§ **SUPPLIED PASSAGE**:
^^^^^^^^^^^^^^^^

The two most common types (as in nearly every watch) of movements are
quartz - any watch which uses a battery or solar capacitor (except for smart watches) is a quartz movement watch
mechanical - manual wind pocket watches came first, then wrist watches. When you see steampunk stuff with lots of gears, that's what these movements are like. They do not have batteries or any power source. They are wound by hand (usually in the morning and at night) and the gears inside are then propelled by the kinetic energy until it runs out.
MOST mechanical watches now are "automatic" or self-winding and they have a rotor inside that swings when the watch is moved, thus keeping it fully wound by the motion of the wearer's wrist.
dial - this is where the hands and markers are. On a clock, this is call the "face" on a watch, it is called the "dial." Many watch dials are black. So it’s called a black dial, capiche?

^^^^^^^^^^^^^^^^

§ **DATA LISTING**:
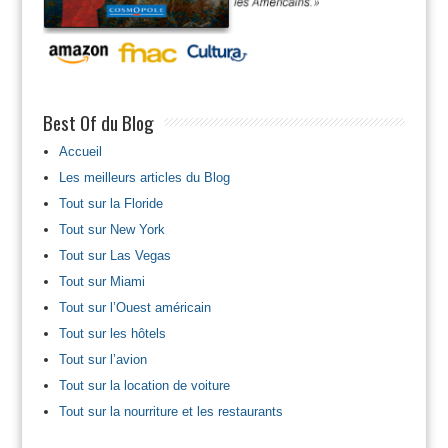
Best Of du Blog
Accueil
Les meilleurs articles du Blog
Tout sur la Floride
Tout sur New York
Tout sur Las Vegas
Tout sur Miami
Tout sur l’Ouest américain
Tout sur les hôtels
Tout sur l’avion
Tout sur la location de voiture
Tout sur la nourriture et les restaurants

^^^^^^^^^^^^^^^^

§ **REQUIREMENT A**:
In the text on watch movements, what keeps an automatic watch fully wound?
§ **REQUIREMENT B**:
From the text on watch movements, output word for word the part that opens with the words containing "MOST mechanical watches" and closes with "the wearer's wrist.".

§ **REPLY A**:
A rotor inside the watch swings when the watch is moved, so the motion of the wearer's wrist keeps it fully wound.

§ **REPLY B**:
MOST mechanical watches now are "automatic" or self-winding and they have a rotor inside that swings when the watch is moved, thus keeping it fully wound by the motion of the wearer's wrist.